Plusieurs pays encouragent des recherches qui permettraient d'utilser les déjections humaines et animales comme carburant automobile. La Chine et la Suède ont des projets très avancés.

LA PRESSE

Les autobus et les voitures au «biogaz» existent et pourraient faire partie de la solution quand les prix du pétrole et de l'essence se remettront à grimper.

L'émission Atomes et neurones, de Télé-Québec, diffuse en ce moment une série en trois épisodes, intitulée La Fabuleuse Histoire de nos excréments (oui, vous avez bien lu). C'est dans le premier épisode diffusé durant la semaine du 15 mars, qu'on a évoqué l'application automobile du «numéro 2».

Comme toutes les applications gazières, le biogaz automobile requiert des installations lourdes et un réseau centralisé, que les Suédois utilisent pour propulser les autobus qui assurent le transport en commun dans leurs plus grandes villes.
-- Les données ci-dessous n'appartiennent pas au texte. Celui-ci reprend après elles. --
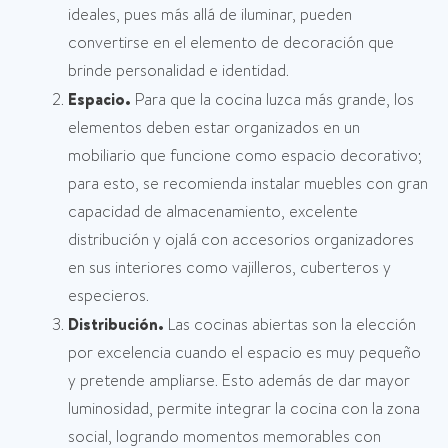
ideales, pues más allá de iluminar, pueden
convertirse en el elemento de decoración que
brinde personalidad e identidad.
Espacio.
Para que la cocina luzca más grande, los
elementos deben estar organizados en un
mobiliario que funcione como espacio decorativo;
para esto, se recomienda instalar muebles con gran
capacidad de almacenamiento, excelente
distribución y ojalá con accesorios organizadores
en sus interiores como vajilleros, cuberteros y
especieros.
Distribución.
Las cocinas abiertas son la elección
por excelencia cuando el espacio es muy pequeño
y pretende ampliarse. Esto además de dar mayor
luminosidad, permite integrar la cocina con la zona
social, logrando momentos memorables con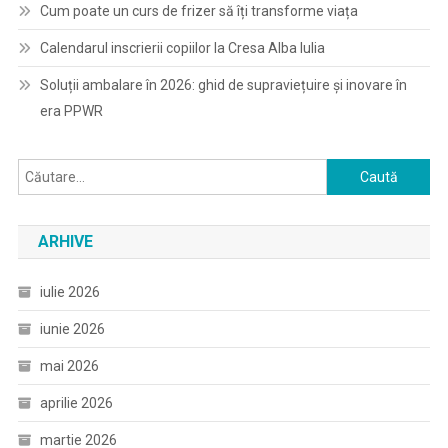
Cum poate un curs de frizer să îți transforme viața
Calendarul inscrierii copiilor la Cresa Alba Iulia
Soluții ambalare în 2026: ghid de supraviețuire și inovare în
era PPWR
Caută
după:
ARHIVE
iulie 2026
iunie 2026
mai 2026
aprilie 2026
martie 2026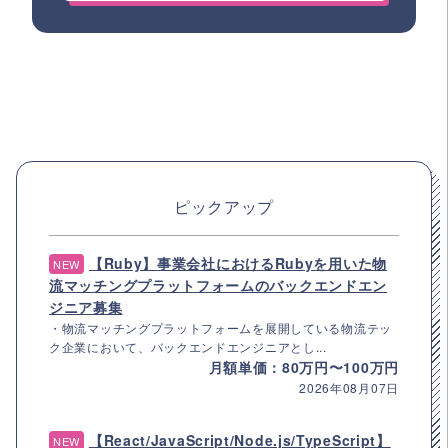
ピックアップ
【Ruby】事業会社におけるRubyを用いた物
NEW
流マッチングプラットフォームのバックエンドエン
ジニア募集
・物流マッチングプラットフォームを展開している物流テッ
ク企業において、バックエンドエンジニアとし...
月額単価：80万円〜100万円
2026年08月07日
【React/JavaScript/Node.js/TypeScript】
NEW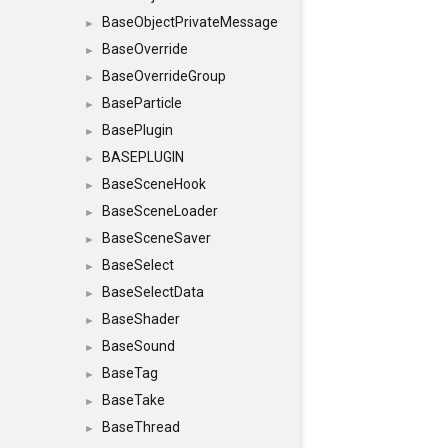
BaseObjectPrivateMessage
►
BaseOverride
►
BaseOverrideGroup
►
BaseParticle
►
BasePlugin
►
BASEPLUGIN
►
BaseSceneHook
►
BaseSceneLoader
►
BaseSceneSaver
►
BaseSelect
►
BaseSelectData
►
BaseShader
►
BaseSound
►
BaseTag
►
BaseTake
►
BaseThread
►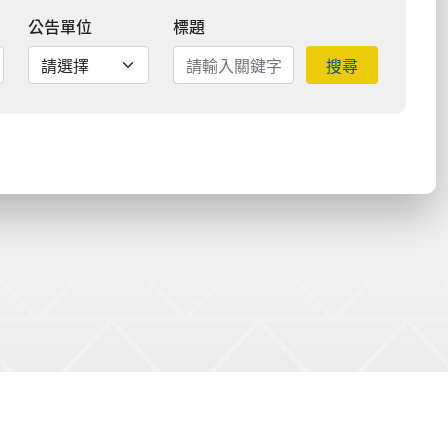
公告單位
標題
搜尋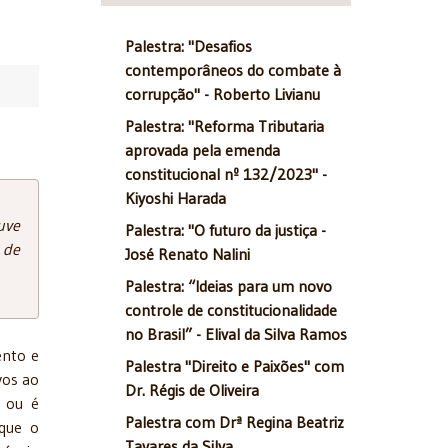
Palestra: "Desafios
contemporâneos do combate à
corrupção" - Roberto Livianu
Palestra: "Reforma Tributaria
aprovada pela emenda
constitucional nº 132/2023" -
Kiyoshi Harada
uve
Palestra: "O futuro da justiça -
 de
José Renato Nalini
Palestra: “Ideias para um novo
controle de constitucionalidade
no Brasil” - Elival da Silva Ramos
ento e
Palestra "Direito e Paixões" com
vos ao
Dr. Régis de Oliveira
a ou é
Palestra com Drª Regina Beatriz
 que o
Tavares da Silva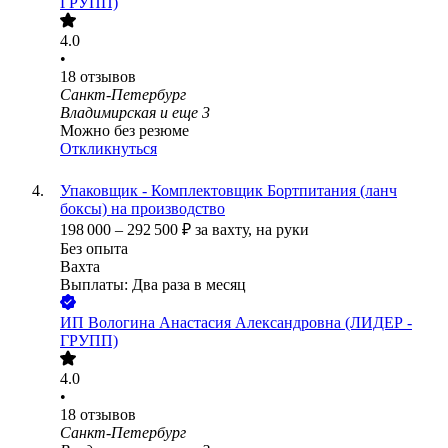
ГРУПП)
4.0
•
18
отзывов
Санкт-Петербург
Владимирская
и еще
3
Можно без резюме
Откликнуться
Упаковщик - Комплектовщик Бортпитания (ланч
боксы) на производство
198 000
–
292 500
₽
за вахту,
на руки
Без опыта
Вахта
Выплаты: Два раза в месяц
ИП
Вологина Анастасия Александровна (ЛИДЕР -
ГРУПП)
4.0
•
18
отзывов
Санкт-Петербург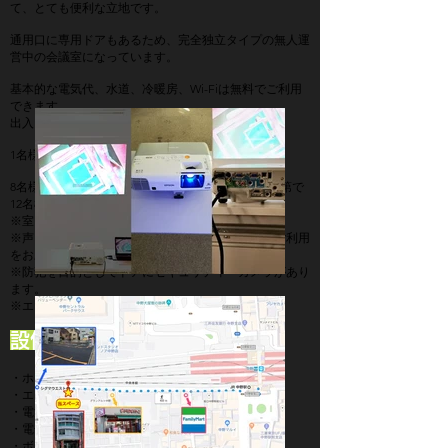
て、とても便利な立地です。
通用口に専用ドアもあるため、完全独立タイプの無人運
営中の会議室になっています。
基本的な電気代、水道、冷暖房、Wi-Fiは無料でご利用
できます。
出入りも自由♪
1名様から自由にご利用できます。
8名様まででのご利用が最適ですが、レイアウト次第で
12名様もご利用が可能です。
※室内面積：19m²。
※声・音楽・運動・電話など常識のある範囲でのご利用
をお願いいたします。
※防犯を目的としてドアにセキュリティーカメラがあり
ます。
※エレベーターはありません。
設備・サービス
・ホワイトボード
・エアコン1台
・電源2口×３箇所
・電子レンジ
・ボードゲーム（有料：１０００円）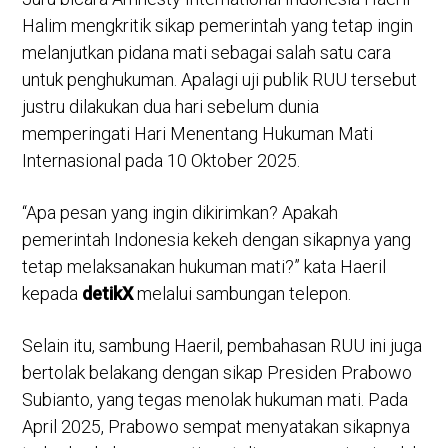
Halim mengkritik sikap pemerintah yang tetap ingin
melanjutkan pidana mati sebagai salah satu cara
untuk penghukuman. Apalagi uji publik RUU tersebut
justru dilakukan dua hari sebelum dunia
memperingati Hari Menentang Hukuman Mati
Internasional pada 10 Oktober 2025.
“Apa pesan yang ingin dikirimkan? Apakah
pemerintah Indonesia kekeh dengan sikapnya yang
tetap melaksanakan hukuman mati?” kata Haeril
kepada
detikX
melalui sambungan telepon.
Selain itu, sambung Haeril, pembahasan RUU ini juga
bertolak belakang dengan sikap Presiden Prabowo
Subianto, yang tegas menolak hukuman mati. Pada
April 2025, Prabowo sempat menyatakan sikapnya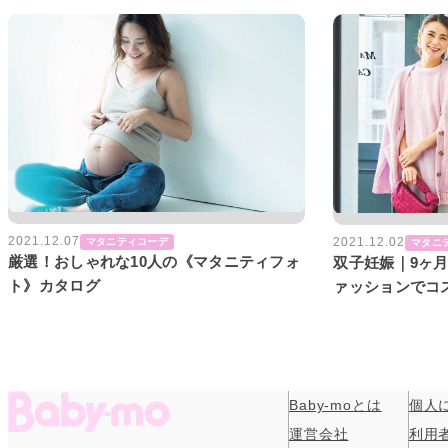
2021.12.07
2021.12.02
マタニティコーデ
マタニ
厳選！おしゃれな10人の《マタニティフォ
双子妊娠｜9ヶ
ト》カタログ
ァッションでコ
私服SNAP#3》
Baby-moとは
個人
運営会社
利用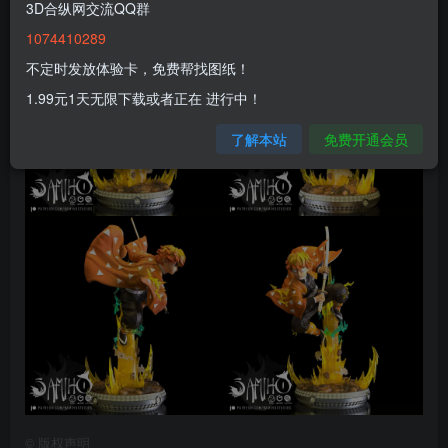
3D合纵网交流QQ群
1074410289
不定时发放体验卡，免费帮找图纸！
1.99元1天无限下载或者正在 进行中！
了解本站
免费开通会员
©
版权声明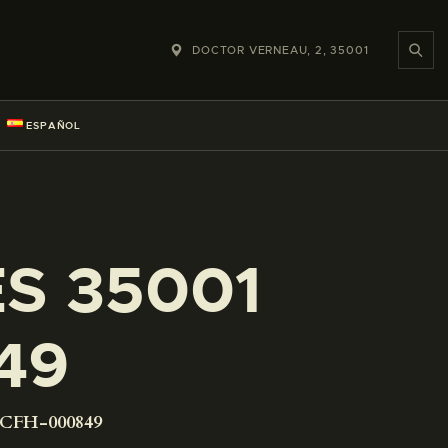
DOCTOR VERNEAU, 2, 35001
ESPAÑOL
ES 35001
49
-CFH-000849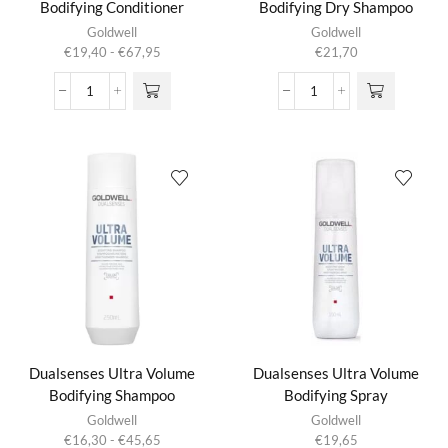
Bodifying Conditioner
Bodifying Dry Shampoo
Dit product
Goldwell
Goldwell
heeft
Prijsklasse:
€
19,40
-
€
67,95
€
21,70
meerdere
€19,40
variaties.
tot
Dualsenses
Dualsenses
Deze optie
€67,95
Ultra
Ultra
kan gekozen
Volume
Volume
worden op de
Bodifying
Bodifying
productpagina
Conditioner
Dry
aantal
Shampoo
aantal
Dualsenses Ultra Volume
Dualsenses Ultra Volume
Bodifying Shampoo
Bodifying Spray
Dit product
Goldwell
Goldwell
heeft
Prijsklasse:
€
16,30
-
€
45,65
€
19,65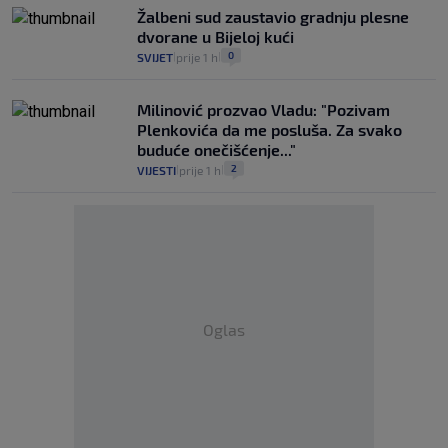
Žalbeni sud zaustavio gradnju plesne
dvorane u Bijeloj kući
0
SVIJET
prije 1 h
|
|
Milinović prozvao Vladu: "Pozivam
Plenkovića da me posluša. Za svako
buduće onečišćenje..."
2
VIJESTI
prije 1 h
|
|
Oglas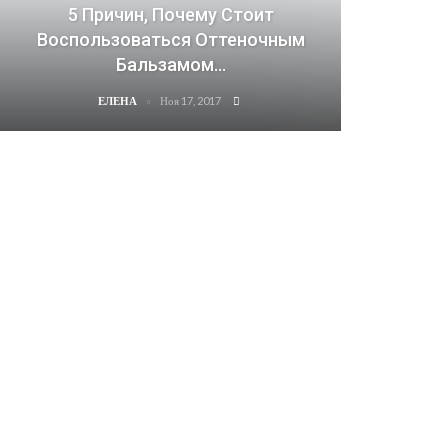
5 Причин, Почему Стоит
Воспользоваться Оттеночным
Бальзамом…
Ноя 17, 2017
ЕЛЕНА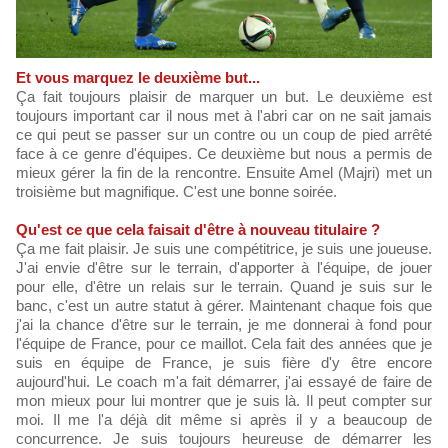
Et vous marquez le deuxième but...
Ça fait toujours plaisir de marquer un but. Le deuxième est
toujours important car il nous met à l'abri car on ne sait jamais
ce qui peut se passer sur un contre ou un coup de pied arrêté
face à ce genre d'équipes. Ce deuxième but nous a permis de
mieux gérer la fin de la rencontre. Ensuite Amel (Majri) met un
troisième but magnifique. C'est une bonne soirée.
Qu'est ce que cela faisait d'être à nouveau titulaire ?
Ça me fait plaisir. Je suis une compétitrice, je suis une joueuse.
J'ai envie d'être sur le terrain, d'apporter à l'équipe, de jouer
pour elle, d'être un relais sur le terrain. Quand je suis sur le
banc, c'est un autre statut à gérer. Maintenant chaque fois que
j'ai la chance d'être sur le terrain, je me donnerai à fond pour
l'équipe de France, pour ce maillot. Cela fait des années que je
suis en équipe de France, je suis fière d'y être encore
aujourd'hui. Le coach m'a fait démarrer, j'ai essayé de faire de
mon mieux pour lui montrer que je suis là. Il peut compter sur
moi. Il me l'a déjà dit même si après il y a beaucoup de
concurrence. Je suis toujours heureuse de démarrer les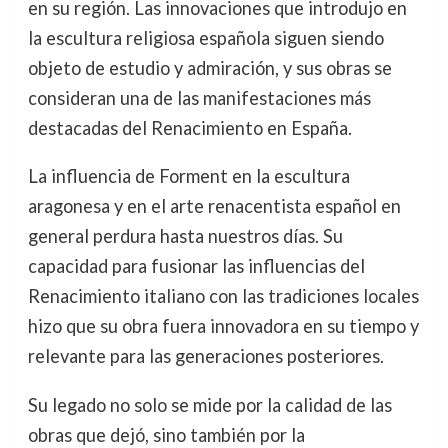
en su región. Las innovaciones que introdujo en
la escultura religiosa española siguen siendo
objeto de estudio y admiración, y sus obras se
consideran una de las manifestaciones más
destacadas del Renacimiento en España.
La influencia de Forment en la escultura
aragonesa y en el arte renacentista español en
general perdura hasta nuestros días. Su
capacidad para fusionar las influencias del
Renacimiento italiano con las tradiciones locales
hizo que su obra fuera innovadora en su tiempo y
relevante para las generaciones posteriores.
Su legado no solo se mide por la calidad de las
obras que dejó, sino también por la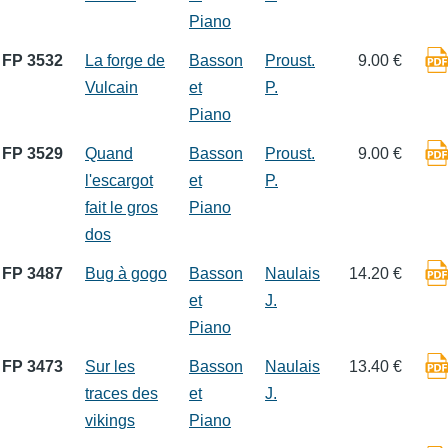
Piano
FP 3532
La forge de
Basson
Proust.
9.00 €
Vulcain
et
P.
Piano
FP 3529
Quand
Basson
Proust.
9.00 €
l'escargot
et
P.
fait le gros
Piano
dos
FP 3487
Bug à gogo
Basson
Naulais
14.20 €
et
J.
Piano
FP 3473
Sur les
Basson
Naulais
13.40 €
traces des
et
J.
vikings
Piano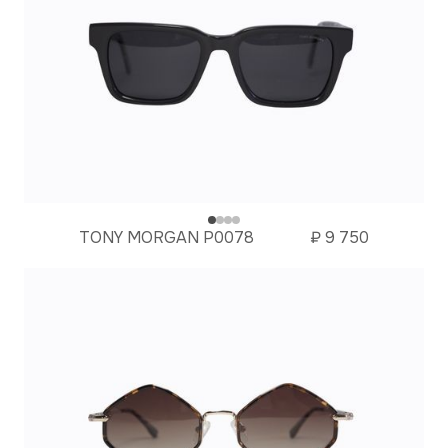
TONY MORGAN P0078
₽
9 750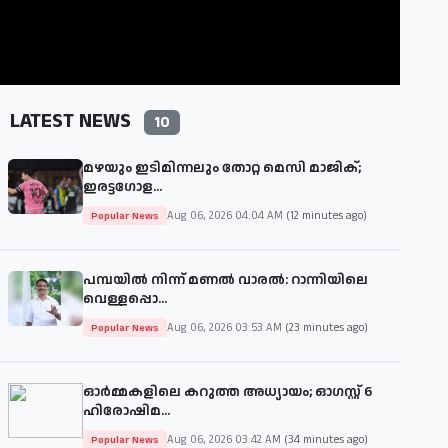
LATEST NEWS
10
മഴയും ഇടിമിന്നലും തോറ്റ മെസി മാജിക്;
ഇരട്ടഗോള...
Aug 06, 2026 04:04 AM
(12 minutes ago)
Popular News
പമ്പയിൽ നിന്ന് മണൽ വാരൽ: റാന്നിയിലെ
വെള്ളപ്പൊ...
Aug 06, 2026 03:53 AM
(23 minutes ago)
Popular News
ഓർമ്മകളിലെ കറുത്ത അധ്യായം; ഓഗസ്റ്റ് 6
ഹിരോഷിമ...
Aug 06, 2026 03:42 AM
(34 minutes ago)
Popular News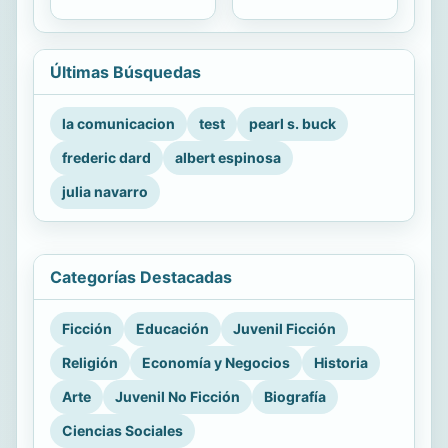
Últimas Búsquedas
la comunicacion
test
pearl s. buck
frederic dard
albert espinosa
julia navarro
Categorías Destacadas
Ficción
Educación
Juvenil Ficción
Religión
Economía y Negocios
Historia
Arte
Juvenil No Ficción
Biografía
Ciencias Sociales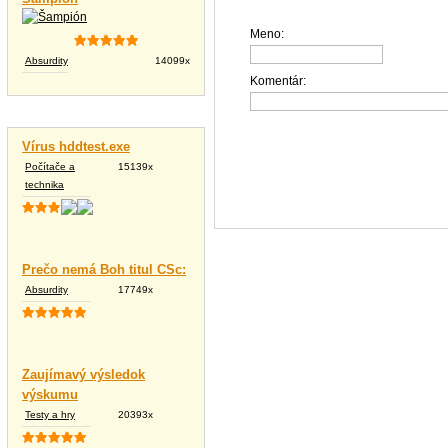
Meno:
Absurdity
14099x
Komentár:
Vtipné texty
Vírus hddtest.exe
Počítače a
15139x
technika
Prečo nemá Boh titul CSc:
Absurdity
17749x
Zaujímavý výsledok
výskumu
Testy a hry
20393x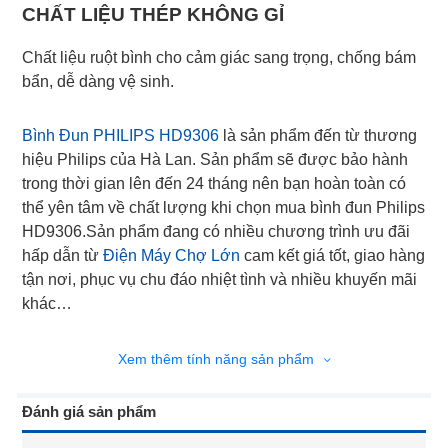
CHẤT LIỆU THÉP KHÔNG GỈ
Chất liệu ruột bình cho cảm giác sang trọng, chống bám
bẩn, dễ dàng vệ sinh.
Bình Đun PHILIPS HD9306
là sản phẩm đến từ thương
hiệu Philips của Hà Lan. Sản phẩm sẽ được bảo hành
trong thời gian lên đến 24 tháng nên bạn hoàn toàn có
thể yên tâm về chất lượng khi chọn mua bình đun Philips
HD9306.Sản phẩm đang có nhiều chương trình ưu đãi
hấp dẫn từ
Điện Máy Chợ Lớn
cam kết giá tốt, giao hàng
tận nơi, phục vụ chu đáo nhiệt tình và nhiều khuyến mãi
khác…
Xem thêm tính năng sản phẩm
Đánh giá sản phẩm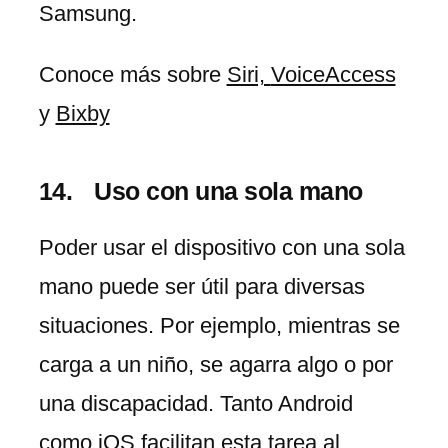
Samsung.
Conoce más sobre
Siri,
VoiceAccess
y
Bixby
Uso con una sola mano
Poder usar el dispositivo con una sola
mano puede ser útil para diversas
situaciones. Por ejemplo, mientras se
carga a un niño, se agarra algo o por
una discapacidad. Tanto Android
como iOS facilitan esta tarea al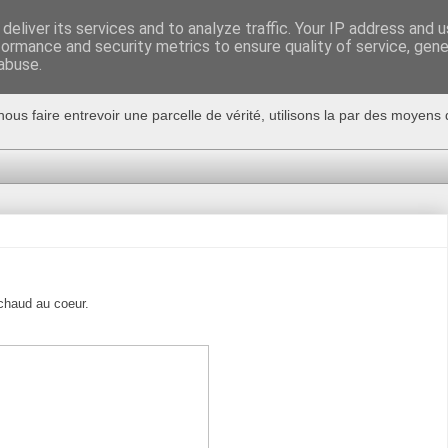
deliver its services and to analyze traffic. Your IP address and 
formance and security metrics to ensure quality of service, gen
abuse.
nous faire entrevoir une parcelle de vérité, utilisons la par des moyen
 chaud au coeur.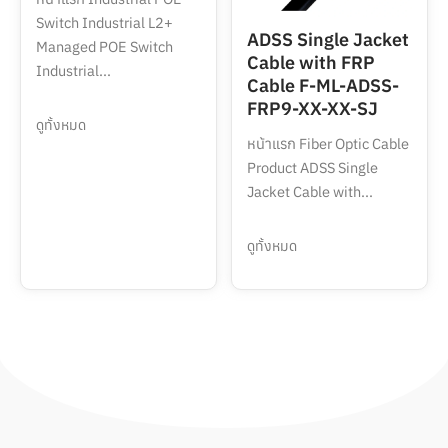
Switch Industrial L2+
ADSS Single Jacket
Managed POE Switch
Cable with FRP
Industrial...
Cable F-ML-ADSS-
FRP9-XX-XX-SJ
ดูทั้งหมด
หน้าแรก Fiber Optic Cable
Product ADSS Single
Jacket Cable with...
ดูทั้งหมด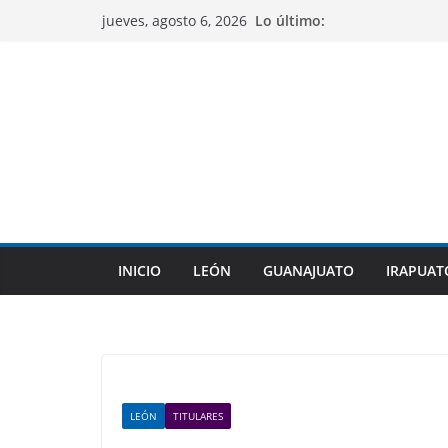
Saltar
Lo último:
jueves, agosto 6, 2026
al
contenido
INICIO
LEÓN
GUANAJUATO
IRAPUAT
LEÓN
TITULARES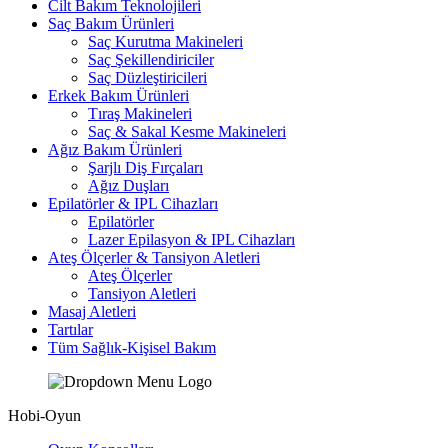
Cilt Bakım Teknolojileri
Saç Bakım Ürünleri
Saç Kurutma Makineleri
Saç Şekillendiriciler
Saç Düzleştiricileri
Erkek Bakım Ürünleri
Tıraş Makineleri
Saç & Sakal Kesme Makineleri
Ağız Bakım Ürünleri
Şarjlı Diş Fırçaları
Ağız Duşları
Epilatörler & IPL Cihazları
Epilatörler
Lazer Epilasyon & IPL Cihazları
Ateş Ölçerler & Tansiyon Aletleri
Ateş Ölçerler
Tansiyon Aletleri
Masaj Aletleri
Tartılar
Tüm Sağlık-Kişisel Bakım
Hobi-Oyun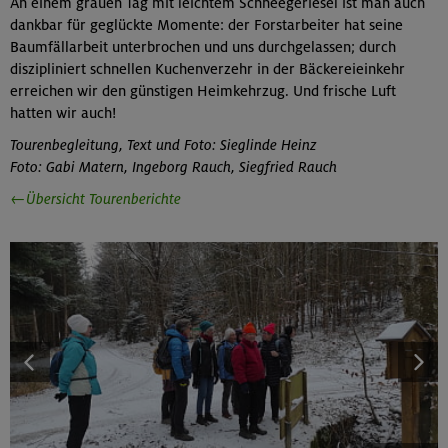
An einem grauen Tag mit leichtem Schneegeriesel ist man auch
dankbar für geglückte Momente: der Forstarbeiter hat seine
Baumfällarbeit unterbrochen und uns durchgelassen; durch
diszipliniert schnellen Kuchenverzehr in der Bäckereieinkehr
erreichen wir den günstigen Heimkehrzug. Und frische Luft
hatten wir auch!
Tourenbegleitung, Text und Foto: Sieglinde Heinz
Foto: Gabi Matern, Ingeborg Rauch, Siegfried Rauch
←Übersicht Tourenberichte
Mais les ingénieurs qui planchent sur ce sujet ont aussi des ambitions pour l'automobile, comme on le voit dans l'exemple chinois montré dans l'émission de cette semaine.

Les mordus d'automobile qui ne tiennent pas au reste de l'histoire peuvent visionner l'extrait de l'émission portant sur les véhicules au biogaz en cliquant ici :

La série est narrée sur un ton léger, mais pas du tout pipi-caca. On y explique la problématique de l'élimination et du recyclage de la première pollution humaine. Ce processus coûteux et complexe est un casse-tête pour toutes les grandes villes du monde.